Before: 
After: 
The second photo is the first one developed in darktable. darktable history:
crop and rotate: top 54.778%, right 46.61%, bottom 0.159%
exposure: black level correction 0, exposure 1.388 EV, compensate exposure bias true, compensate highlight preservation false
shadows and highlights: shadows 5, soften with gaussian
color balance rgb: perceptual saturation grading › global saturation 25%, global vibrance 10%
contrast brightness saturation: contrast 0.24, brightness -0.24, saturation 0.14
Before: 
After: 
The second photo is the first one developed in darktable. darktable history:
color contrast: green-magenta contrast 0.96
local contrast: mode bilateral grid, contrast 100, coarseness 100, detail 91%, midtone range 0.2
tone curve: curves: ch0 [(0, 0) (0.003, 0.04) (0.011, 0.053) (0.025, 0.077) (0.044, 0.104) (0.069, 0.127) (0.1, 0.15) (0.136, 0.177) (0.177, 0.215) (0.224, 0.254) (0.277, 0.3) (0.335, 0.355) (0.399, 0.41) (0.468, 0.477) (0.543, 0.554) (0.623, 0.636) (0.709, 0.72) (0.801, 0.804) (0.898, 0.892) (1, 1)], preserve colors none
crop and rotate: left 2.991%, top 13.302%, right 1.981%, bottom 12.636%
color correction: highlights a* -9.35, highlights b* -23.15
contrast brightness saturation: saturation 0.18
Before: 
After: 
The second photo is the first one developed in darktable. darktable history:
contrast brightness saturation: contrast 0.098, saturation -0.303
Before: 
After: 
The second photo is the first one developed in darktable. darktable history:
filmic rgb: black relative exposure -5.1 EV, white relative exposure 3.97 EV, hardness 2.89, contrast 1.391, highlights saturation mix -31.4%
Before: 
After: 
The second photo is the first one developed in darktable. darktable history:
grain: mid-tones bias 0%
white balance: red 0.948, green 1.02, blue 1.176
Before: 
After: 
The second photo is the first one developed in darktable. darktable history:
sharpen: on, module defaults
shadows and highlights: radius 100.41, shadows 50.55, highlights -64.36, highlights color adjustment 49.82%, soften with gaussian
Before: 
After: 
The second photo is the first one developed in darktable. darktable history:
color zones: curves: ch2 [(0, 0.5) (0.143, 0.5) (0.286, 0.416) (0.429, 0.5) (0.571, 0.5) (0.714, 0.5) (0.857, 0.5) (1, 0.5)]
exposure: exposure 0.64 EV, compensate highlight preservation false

****

Starting with the first line of the data and going on through the line containing "contrast brightness saturation: contrast 0.24, brightness", render those lines as a JSON list of strings, one string per line. Leave out any blank lines.

[
  "Before: ",
  "After: ",
  "The second photo is the first one developed in darktable. darktable history:",
  "crop and rotate: top 54.778%, right 46.61%, bottom 0.159%",
  "exposure: black level correction 0, exposure 1.388 EV, compensate exposure bias true, compensate highlight preservation false",
  "shadows and highlights: shadows 5, soften with gaussian",
  "color balance rgb: perceptual saturation grading › global saturation 25%, global vibrance 10%",
  "contrast brightness saturation: contrast 0.24, brightness -0.24, saturation 0.14"
]